# ADA Aquascaping Video



## Tim Harrison (6 May 2014)

Not sure whether this is a re-post, and I suspect many have seen it already, but I thought it was worth posting just in case. A masterclass in layout design and technique...


----------



## TOO (6 May 2014)

I haven't seen this before. Say what you want about Amano, but he is in a league of his own. The emersed set-up at the end is very nice...now I am thinking...

Thomas


----------



## Tim Harrison (7 May 2014)

Know what you mean; those scapes are totally inspirational. The video also demonstrates aquascaping basics including the three basic shaped compositions, triangular, convex and concave, and is perhaps a good complement to Georges three part series on the same.


----------



## Alastair (7 May 2014)

I think this was posted somewhere on here not long ago but dammed if I could find but still fantastic to watch the masters at work again. I've never been able to get bolbitus that green.


----------



## Martin in Holland (9 May 2014)

It would be so cool to be able to use just any plant in any amount and fully grown as he does....


----------



## parotet (9 May 2014)

Martin in China said:


> It would be so cool to be able to use just any plant in any amount and fully grown as he does....


Yes, it is amazing how he uses probably 20 fully grown wabi kusa for filling the background of a tank... oh man, in my LFS this stuff is 25 euros/piece! I miss more technical information for each setup. I mean, it is wonderful to see he designs, how he plants, etc. but in some setups the most valuable information would be know how he deals with good flow.

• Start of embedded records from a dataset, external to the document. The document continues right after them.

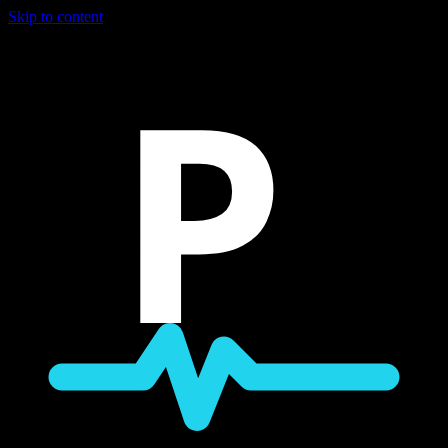
Skip to content
P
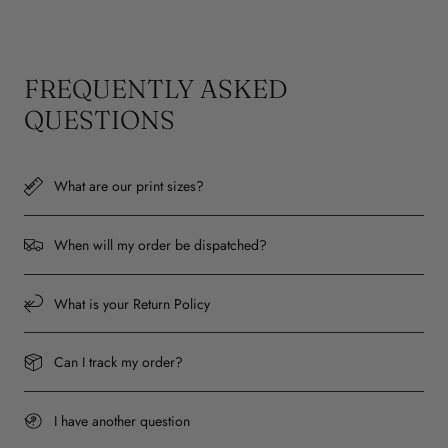
FREQUENTLY ASKED
QUESTIONS
What are our print sizes?
When will my order be dispatched?
What is your Return Policy
Can I track my order?
I have another question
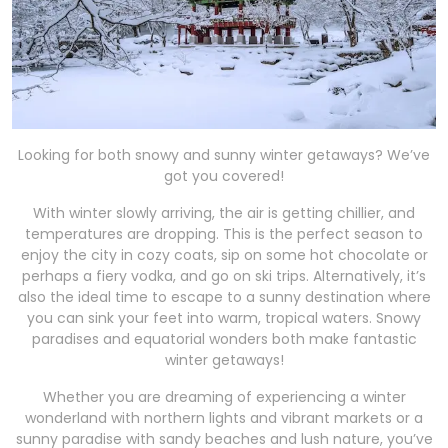
Looking for both snowy and sunny winter getaways? We’ve
got you covered!
With winter slowly arriving, the air is getting chillier, and
temperatures are dropping. This is the perfect season to
enjoy the city in cozy coats, sip on some hot chocolate or
perhaps a fiery vodka, and go on ski trips. Alternatively, it’s
also the ideal time to escape to a sunny destination where
you can sink your feet into warm, tropical waters. Snowy
paradises and equatorial wonders both make fantastic
winter getaways!
Whether you are dreaming of experiencing a winter
wonderland with northern lights and vibrant markets or a
sunny paradise with sandy beaches and lush nature, you’ve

I can see very deep and complex underwater landscapes in huge tanks where distribution might be a nightmare and co2 is not probably released via pollen glass, etc.

Jordi


----------



## Martin in Holland (9 May 2014)

indeed, Jordi......would be helpful to see all the technical stuff that is going on in and among such a tank


----------



## Edvet (9 May 2014)

I'm quite sure there are people in this forum who could create scapes  on the same level as he does, given the same facilities as he has.


----------



## Martin in Holland (9 May 2014)

There are even people here that do this already...even without those facilities....just takes a bit longer and takes more planing


----------